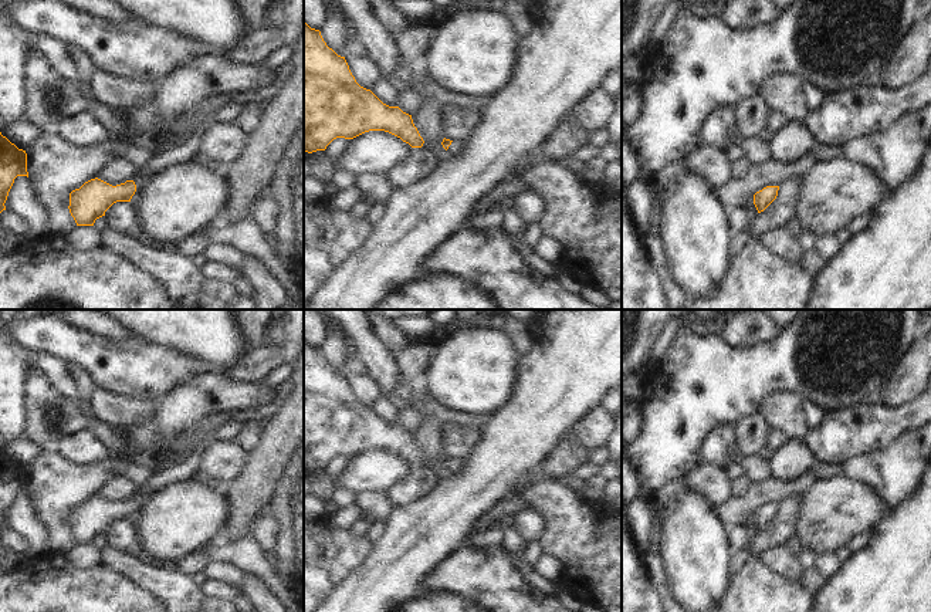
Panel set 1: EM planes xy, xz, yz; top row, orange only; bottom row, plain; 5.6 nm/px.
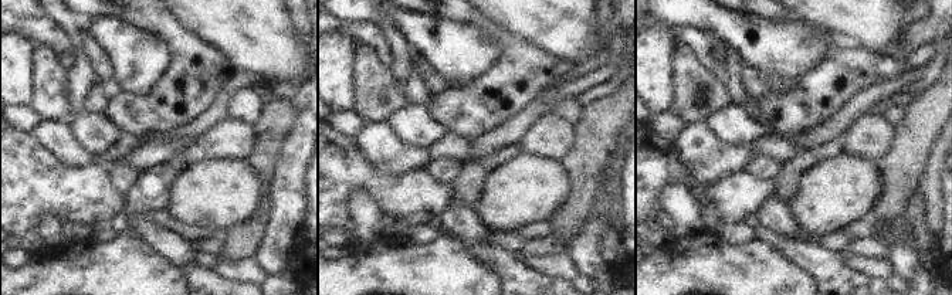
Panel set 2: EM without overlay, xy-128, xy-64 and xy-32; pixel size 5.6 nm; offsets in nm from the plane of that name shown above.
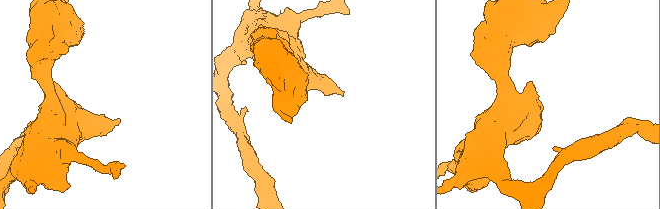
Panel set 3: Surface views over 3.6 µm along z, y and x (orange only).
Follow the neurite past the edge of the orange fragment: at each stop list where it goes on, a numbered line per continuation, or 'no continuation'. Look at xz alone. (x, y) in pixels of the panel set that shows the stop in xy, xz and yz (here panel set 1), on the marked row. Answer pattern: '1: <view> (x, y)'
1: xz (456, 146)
********
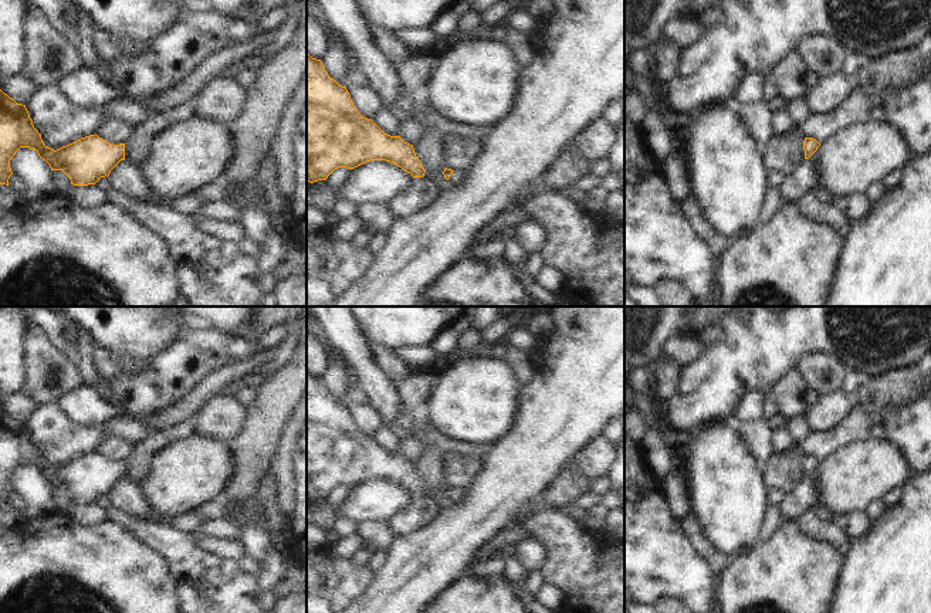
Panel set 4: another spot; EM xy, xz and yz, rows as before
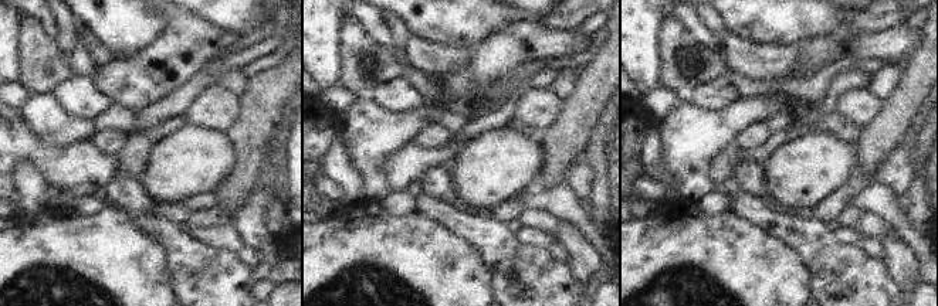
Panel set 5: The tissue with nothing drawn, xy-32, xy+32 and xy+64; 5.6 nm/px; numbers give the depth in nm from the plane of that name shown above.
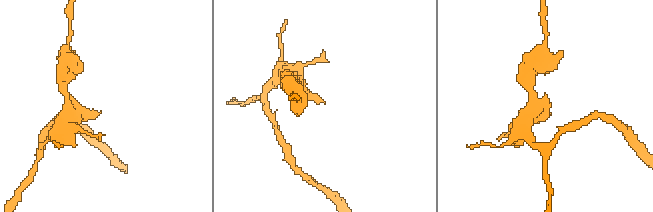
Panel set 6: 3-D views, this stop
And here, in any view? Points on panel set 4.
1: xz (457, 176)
********
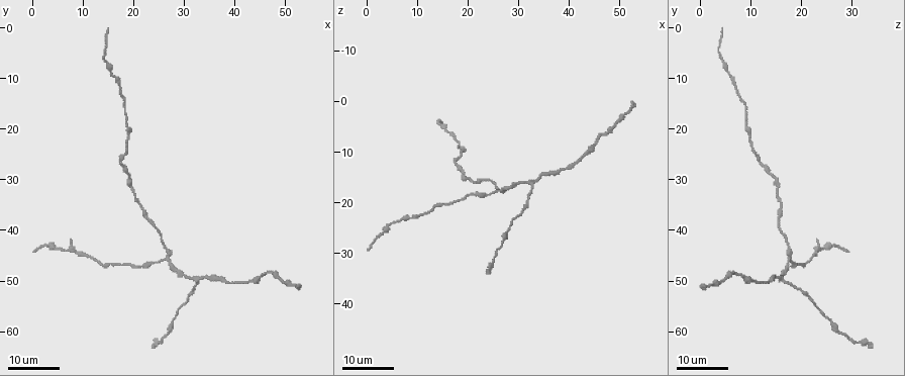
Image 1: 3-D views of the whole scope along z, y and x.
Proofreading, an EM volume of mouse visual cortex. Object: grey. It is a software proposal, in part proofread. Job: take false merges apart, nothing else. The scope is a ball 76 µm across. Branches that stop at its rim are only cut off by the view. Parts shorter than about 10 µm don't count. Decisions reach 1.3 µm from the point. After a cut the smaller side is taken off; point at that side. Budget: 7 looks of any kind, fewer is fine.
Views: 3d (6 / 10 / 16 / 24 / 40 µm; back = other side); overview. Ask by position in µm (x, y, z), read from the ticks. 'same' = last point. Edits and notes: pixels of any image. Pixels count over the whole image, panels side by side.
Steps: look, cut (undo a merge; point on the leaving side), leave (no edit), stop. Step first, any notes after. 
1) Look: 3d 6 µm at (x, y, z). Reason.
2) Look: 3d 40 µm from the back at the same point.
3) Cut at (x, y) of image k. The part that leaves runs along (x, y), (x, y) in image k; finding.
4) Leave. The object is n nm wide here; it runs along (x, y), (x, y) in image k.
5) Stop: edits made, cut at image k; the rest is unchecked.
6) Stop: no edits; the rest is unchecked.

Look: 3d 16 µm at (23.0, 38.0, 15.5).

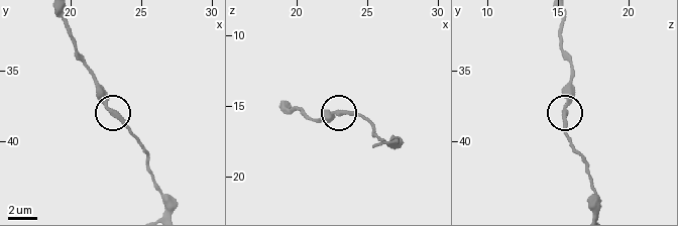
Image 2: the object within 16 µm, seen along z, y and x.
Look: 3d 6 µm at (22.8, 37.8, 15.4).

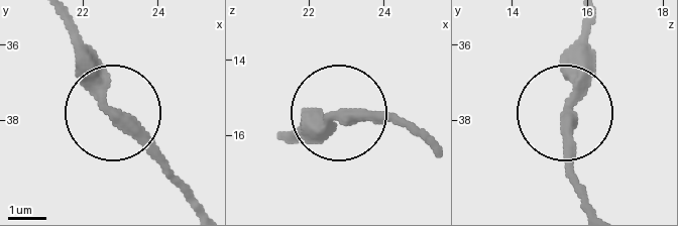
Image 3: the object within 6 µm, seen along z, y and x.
********
◆ **Task prompt**
Look above for the line with "Panel set 2: EM" and the line with "Panel set 3: Surface"; set down those two lines and all lines between them exactly, without pictures and without anything else.

◆ **The completed task**
Panel set 2: EM without overlay, xy-128, xy-64 and xy-32; pixel size 5.6 nm; offsets in nm from the plane of that name shown above.
Panel set 3: Surface views over 3.6 µm along z, y and x (orange only).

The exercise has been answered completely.